------ Study material ------

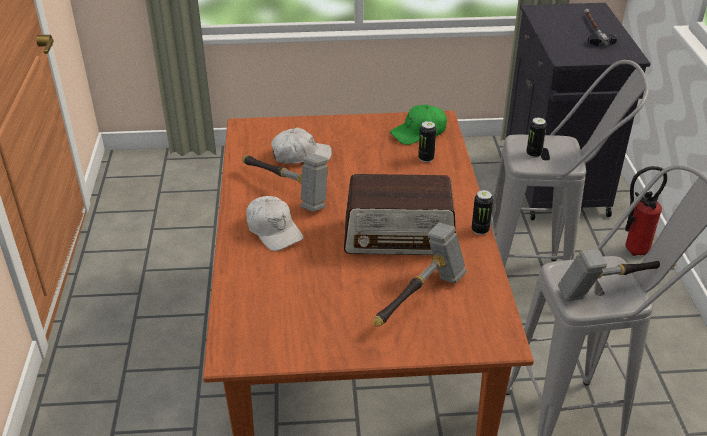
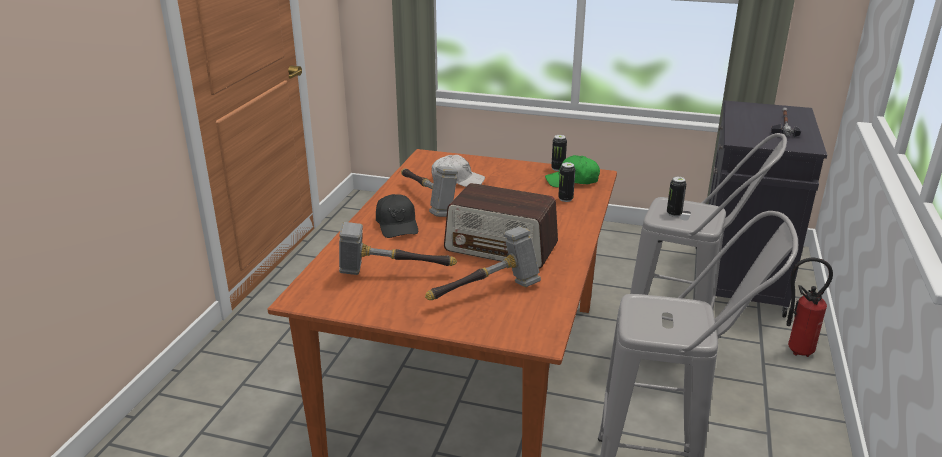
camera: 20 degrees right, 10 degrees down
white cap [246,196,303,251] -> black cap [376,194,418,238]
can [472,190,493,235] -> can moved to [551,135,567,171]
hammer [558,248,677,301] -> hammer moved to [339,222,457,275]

------
------ Study material ------

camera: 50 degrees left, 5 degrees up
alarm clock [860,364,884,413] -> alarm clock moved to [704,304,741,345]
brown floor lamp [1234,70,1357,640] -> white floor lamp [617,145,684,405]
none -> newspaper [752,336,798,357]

------
------ Study material ------

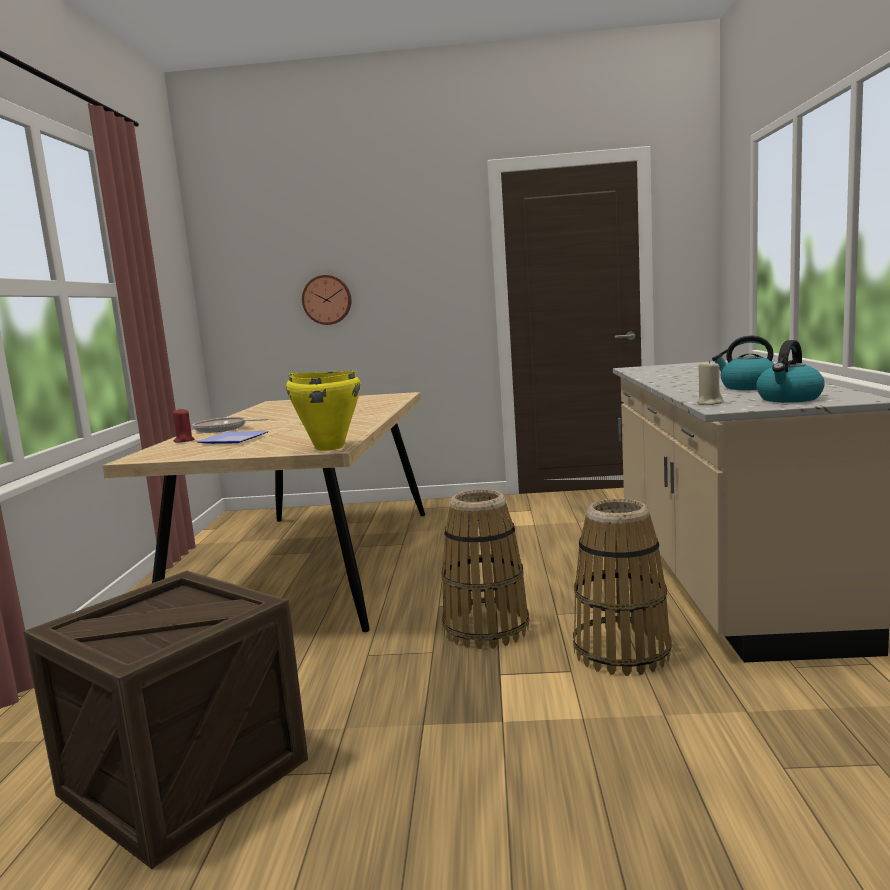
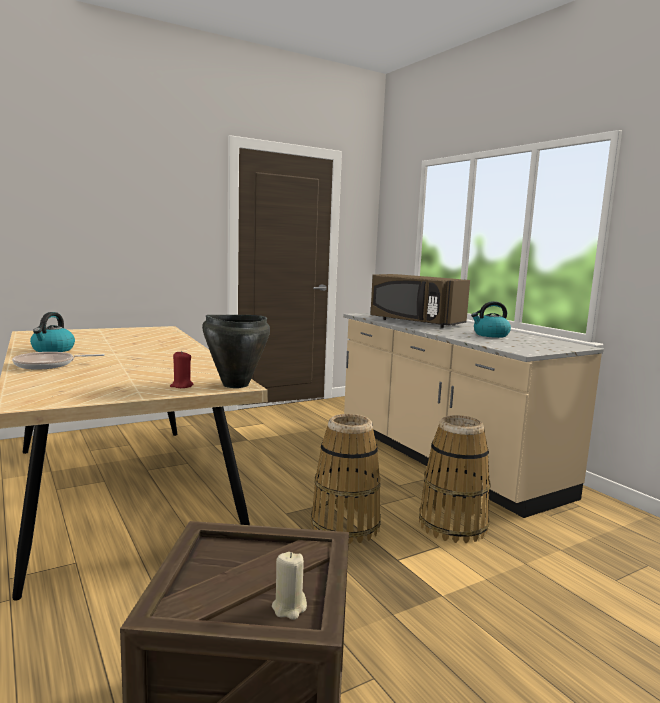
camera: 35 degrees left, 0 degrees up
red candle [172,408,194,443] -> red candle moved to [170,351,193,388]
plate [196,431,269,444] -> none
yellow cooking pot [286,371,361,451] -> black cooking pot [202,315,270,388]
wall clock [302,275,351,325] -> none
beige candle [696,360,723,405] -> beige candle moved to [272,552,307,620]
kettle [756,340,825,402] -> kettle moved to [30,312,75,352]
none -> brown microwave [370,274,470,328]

------

◆ **What you will do**
Working from the records above, write out verbatim only the lines from the line containing "alarm clock [860,364,884,413]" through the line containing "none -> newspaper [752,336,798,357]".

◆ **Result for this task**
alarm clock [860,364,884,413] -> alarm clock moved to [704,304,741,345]
brown floor lamp [1234,70,1357,640] -> white floor lamp [617,145,684,405]
none -> newspaper [752,336,798,357]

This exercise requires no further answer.